* **Work to complete**
Could you set down exactly the lines in the records below between the line holding "in Wombwell is straightforward and designed" and the line holding "Guides & Resources", inclusive?

[Stored items]
-----

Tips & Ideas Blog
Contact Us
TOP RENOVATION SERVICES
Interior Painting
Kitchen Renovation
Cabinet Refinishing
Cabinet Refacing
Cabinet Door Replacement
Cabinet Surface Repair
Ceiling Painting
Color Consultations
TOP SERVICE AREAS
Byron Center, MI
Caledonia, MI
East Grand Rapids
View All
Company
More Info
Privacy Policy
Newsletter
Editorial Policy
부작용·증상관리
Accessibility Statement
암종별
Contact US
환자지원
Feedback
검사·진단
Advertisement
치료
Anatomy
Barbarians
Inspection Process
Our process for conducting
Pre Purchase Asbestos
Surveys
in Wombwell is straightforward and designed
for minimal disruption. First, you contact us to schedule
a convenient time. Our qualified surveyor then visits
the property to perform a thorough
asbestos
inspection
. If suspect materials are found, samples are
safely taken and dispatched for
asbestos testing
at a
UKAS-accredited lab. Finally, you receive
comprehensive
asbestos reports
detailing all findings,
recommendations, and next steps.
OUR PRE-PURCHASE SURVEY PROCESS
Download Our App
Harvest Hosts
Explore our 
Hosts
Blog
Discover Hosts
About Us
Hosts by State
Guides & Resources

-----

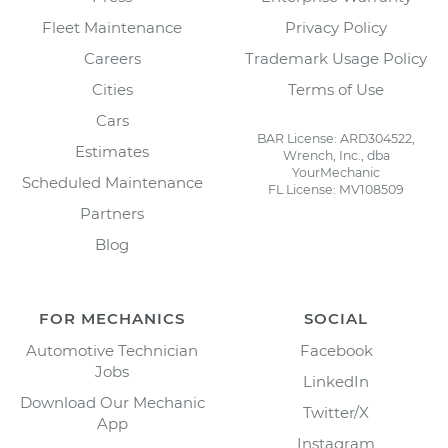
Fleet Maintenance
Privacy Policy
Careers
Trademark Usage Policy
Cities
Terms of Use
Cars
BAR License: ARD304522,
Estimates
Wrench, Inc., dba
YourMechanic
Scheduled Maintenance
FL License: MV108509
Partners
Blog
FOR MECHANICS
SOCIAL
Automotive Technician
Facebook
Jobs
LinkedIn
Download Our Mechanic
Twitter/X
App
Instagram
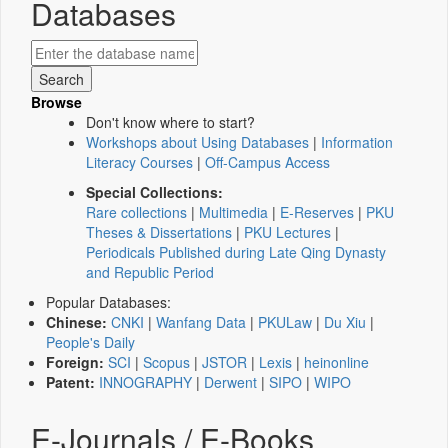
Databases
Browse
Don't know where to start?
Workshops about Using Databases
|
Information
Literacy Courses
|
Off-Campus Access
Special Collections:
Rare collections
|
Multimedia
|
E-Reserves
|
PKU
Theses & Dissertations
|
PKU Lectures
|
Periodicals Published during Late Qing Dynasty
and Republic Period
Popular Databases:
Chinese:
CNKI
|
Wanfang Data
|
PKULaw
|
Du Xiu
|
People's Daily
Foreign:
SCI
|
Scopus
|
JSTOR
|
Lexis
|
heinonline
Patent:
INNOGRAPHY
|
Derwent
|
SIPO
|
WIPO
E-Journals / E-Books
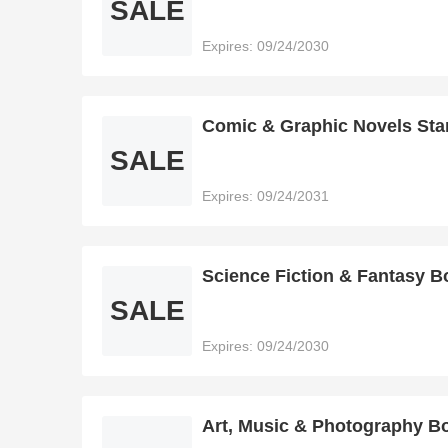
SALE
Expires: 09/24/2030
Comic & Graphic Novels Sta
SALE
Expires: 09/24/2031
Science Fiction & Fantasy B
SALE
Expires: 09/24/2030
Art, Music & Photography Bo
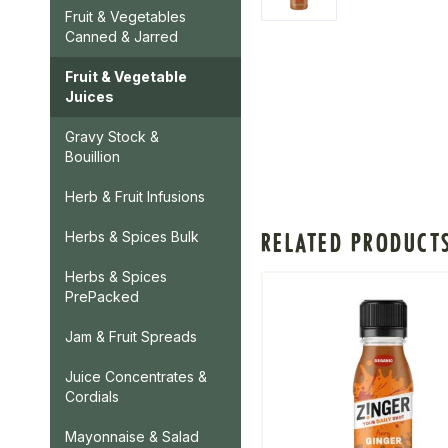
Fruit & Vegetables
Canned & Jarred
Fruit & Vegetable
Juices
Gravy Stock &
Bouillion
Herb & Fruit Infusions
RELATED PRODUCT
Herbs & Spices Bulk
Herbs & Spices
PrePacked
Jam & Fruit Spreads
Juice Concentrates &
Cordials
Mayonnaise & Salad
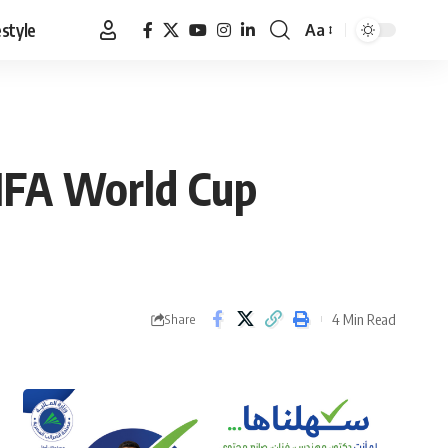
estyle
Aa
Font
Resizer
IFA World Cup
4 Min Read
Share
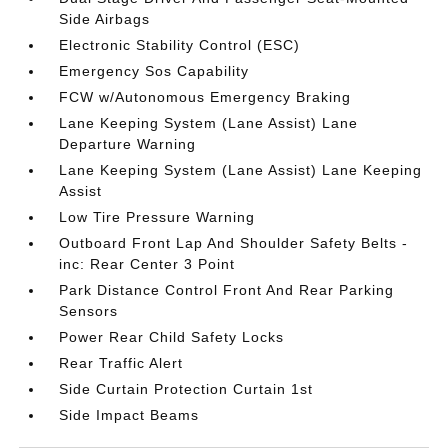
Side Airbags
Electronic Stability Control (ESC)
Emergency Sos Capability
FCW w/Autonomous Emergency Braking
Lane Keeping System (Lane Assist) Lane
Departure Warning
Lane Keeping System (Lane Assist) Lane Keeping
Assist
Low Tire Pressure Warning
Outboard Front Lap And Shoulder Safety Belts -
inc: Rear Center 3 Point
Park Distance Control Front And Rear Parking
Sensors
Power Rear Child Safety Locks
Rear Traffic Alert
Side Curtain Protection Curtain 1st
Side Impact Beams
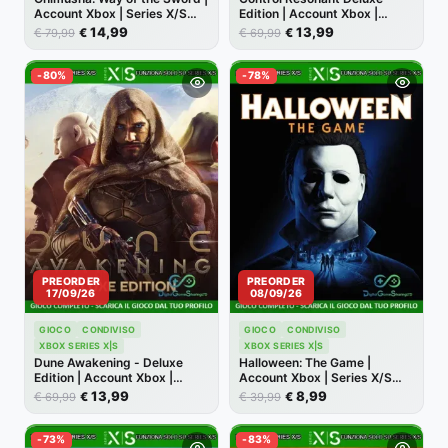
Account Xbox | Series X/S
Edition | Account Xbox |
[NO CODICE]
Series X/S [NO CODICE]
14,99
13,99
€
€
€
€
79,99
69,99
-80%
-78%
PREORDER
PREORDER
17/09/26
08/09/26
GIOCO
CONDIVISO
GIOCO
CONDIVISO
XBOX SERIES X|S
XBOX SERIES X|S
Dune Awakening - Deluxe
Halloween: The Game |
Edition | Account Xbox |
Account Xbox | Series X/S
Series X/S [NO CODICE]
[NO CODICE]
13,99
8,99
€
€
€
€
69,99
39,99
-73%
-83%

-----

* **Result of this task**
in Wombwell is straightforward and designed
for minimal disruption. First, you contact us to schedule
a convenient time. Our qualified surveyor then visits
the property to perform a thorough
asbestos
inspection
. If suspect materials are found, samples are
safely taken and dispatched for
asbestos testing
at a
UKAS-accredited lab. Finally, you receive
comprehensive
asbestos reports
detailing all findings,
recommendations, and next steps.
OUR PRE-PURCHASE SURVEY PROCESS
Download Our App
Harvest Hosts
Explore our 
Hosts
Blog
Discover Hosts
About Us
Hosts by State
Guides & Resources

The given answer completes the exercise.